Aretha Franklin, Beyond Her Greatest Hits

Aretha Franklin’s 1967 classic “(You Make Me Feel Like) A Natural Woman” can now be heard sung by chirpy blondes in shampoo commercials. And the rousing “Think,” released a year later, seems to have regrettably become a universal chick-flick anthem.

What’s desperately needed is a way to separate the über-talented Franklin from the cheesy ways her music has sometimes been used. We suggest a temporary ban on her most familiar numbers. Hide your copy of one of her many hits collections and look into some of these alternatives.

IF YOU LOVE 1967’s rapturous “Natural Woman,” try 1963’s “I Wonder (Where Are you Tonight).” Recorded before she made her breakthrough hits, “Where” represents Franklin at her most touchingly vulnerable. It’s not the work of someone who has been coronated as the best vocalist in her field, but rather a yearning call made by a talented young woman with a pretty voice and a broken heart.

IF YOU LOVE 1967’s blazing “Respect,” try 1974’s “Let Me In Your Life.” It’s no fiery call for equality,” but it’s fueled by the same charge of gospel electricity. On “Life,” penned by Bill Withers, Franklin demands to become some guy’s new girlfriend. And, listening to it, you can’t imagine that he’d have the force to stop her.

IF YOU LOVE 1972’s breezy “Day Dreaming,” try 1989’s “He’s the Boy.” From the otherwise awful album “Through the Storm,” which includes a slew of insipid duets with James Brown, Elton John and Whitney Houston, “Storm” finds Franklin in spare, stripped down mode, joyfully playing piano like she’s back in her father’s church, singing about the man of her dreams.

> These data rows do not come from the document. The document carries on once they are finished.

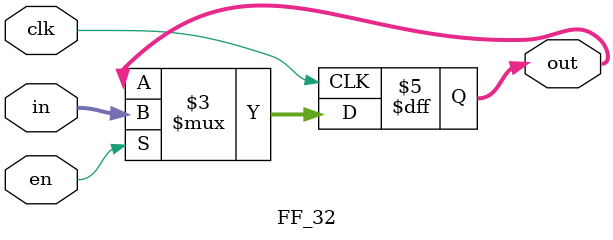
<source format=v>
`timescale 1ns / 1ps
module FF_32
(
	input[31:0] in,
	input en,
	output reg[31:0] out,
	input clk
);

always@(posedge clk)
begin
	if(en)
		out<=in;
	else
		out<=out;
end

endmodule

</source>
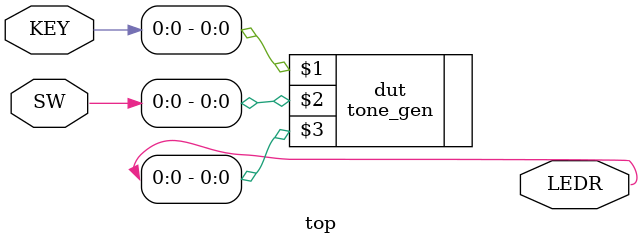
<source format=v>
module top (SW, KEY, LEDR);

    input wire [9:0] SW;        // DE-series switches
    input wire [3:0] KEY;       // DE-series pushbuttons

    output wire [9:0] LEDR;     // DE-series LEDs   

    tone_gen dut (KEY[0], SW[0], LEDR[0]);
 
endmodule


</source>
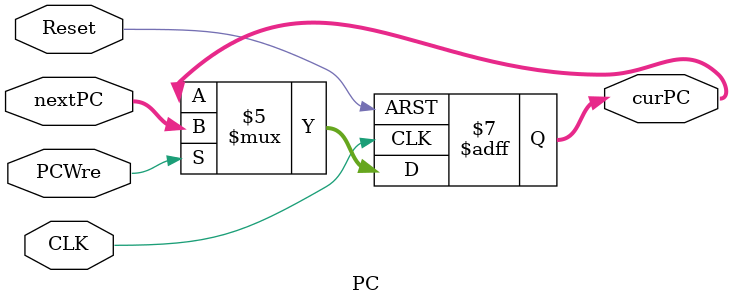
<source format=v>
`timescale 1ns / 1ps

module PC(
    input CLK,
    input Reset,
    input PCWre,
    input [31:0] nextPC,
    output reg [31:0] curPC
    );
    initial begin  
        curPC = 0;  
    end   
    always@(posedge CLK or negedge Reset) begin
        if(Reset==0) begin
        curPC = 0;
        end
        else if(PCWre) begin
        curPC = nextPC;
        end
    end
endmodule

</source>
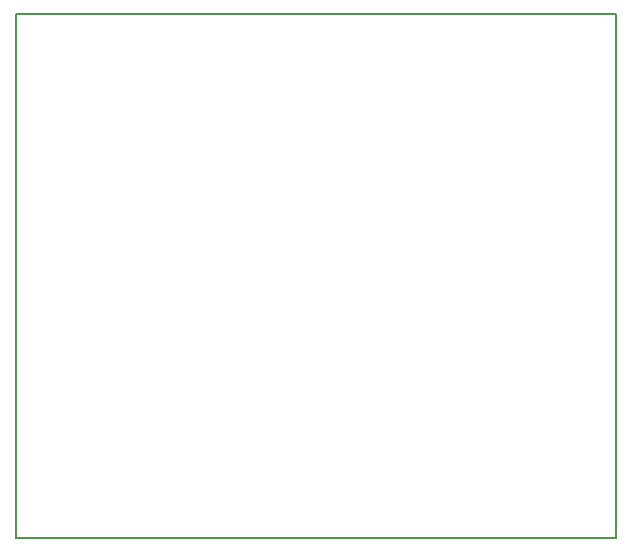
<source format=gbo>
G04 MADE WITH FRITZING*
G04 WWW.FRITZING.ORG*
G04 DOUBLE SIDED*
G04 HOLES PLATED*
G04 CONTOUR ON CENTER OF CONTOUR VECTOR*
%ASAXBY*%
%FSLAX23Y23*%
%MOIN*%
%OFA0B0*%
%SFA1.0B1.0*%
%ADD10R,2.007870X1.751970X1.991870X1.735970*%
%ADD11C,0.008000*%
%LNSILK0*%
G90*
G70*
G54D11*
X4Y1748D02*
X2004Y1748D01*
X2004Y4D01*
X4Y4D01*
X4Y1748D01*
D02*
G04 End of Silk0*
M02*
</source>
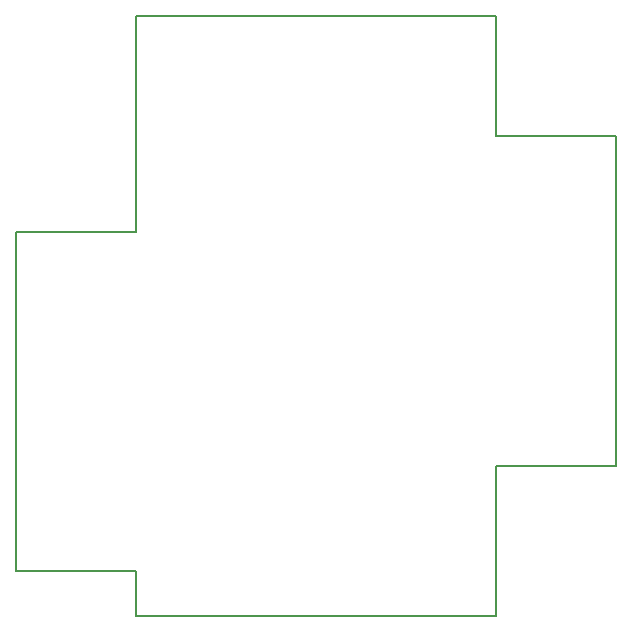
<source format=gbr>
G04 #@! TF.GenerationSoftware,KiCad,Pcbnew,(5.0.2)-1*
G04 #@! TF.CreationDate,2019-02-05T11:41:40+01:00*
G04 #@! TF.ProjectId,SensorPCB_V1.2,53656e73-6f72-4504-9342-5f56312e322e,rev?*
G04 #@! TF.SameCoordinates,Original*
G04 #@! TF.FileFunction,Profile,NP*
%FSLAX46Y46*%
G04 Gerber Fmt 4.6, Leading zero omitted, Abs format (unit mm)*
G04 Created by KiCad (PCBNEW (5.0.2)-1) date 05/02/2019 11:41:40*
%MOMM*%
%LPD*%
G01*
G04 APERTURE LIST*
%ADD10C,0.150000*%
G04 APERTURE END LIST*
D10*
X53340000Y-50800000D02*
X53340000Y-63500000D01*
X63500000Y-50800000D02*
X53340000Y-50800000D01*
X22860000Y-63500000D02*
X22860000Y-59690000D01*
X12700000Y-59690000D02*
X22860000Y-59690000D01*
X22860000Y-30988000D02*
X22860000Y-12700000D01*
X12700000Y-30988000D02*
X22860000Y-30988000D01*
X53340000Y-22860000D02*
X53340000Y-12700000D01*
X63500000Y-22860000D02*
X53340000Y-22860000D01*
X12700000Y-59690000D02*
X12700000Y-30988000D01*
X53340000Y-63500000D02*
X22860000Y-63500000D01*
X63500000Y-22860000D02*
X63500000Y-50800000D01*
X22860000Y-12700000D02*
X53340000Y-12700000D01*
M02*

</source>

IF YOU LOVE 1972’s desperate “Oh Me Oh My (I’m a Fool for You Baby),” try 1996’s “In the Morning.” Though taken from the wonderful “A Rose Is Still A Rose,” which teamed Franklin with hip-hoppers Lauryn Hill, P. Diddy Combs and Jermaine Dupri, “Morning” features the queen pondering that age-old question: “Will you still love me tomorrow?”

IF YOU LOVE the 1993 club anthem “(Pride) A Deeper Love,” try 1979’s “Only Star.” This cut opens side two (yes, it’s only on vinyl) of Franklin’s delightfully campy “La Diva” album, which attempted to turn the queen of soul into a dancing queen by pairing her with producer Van McCoy of “The Hustle” fame. “Star” is a fun, if corny, romp about how the lights, glamour and flash of the disco dance floor can make almost anyone feel like an instant celebrity.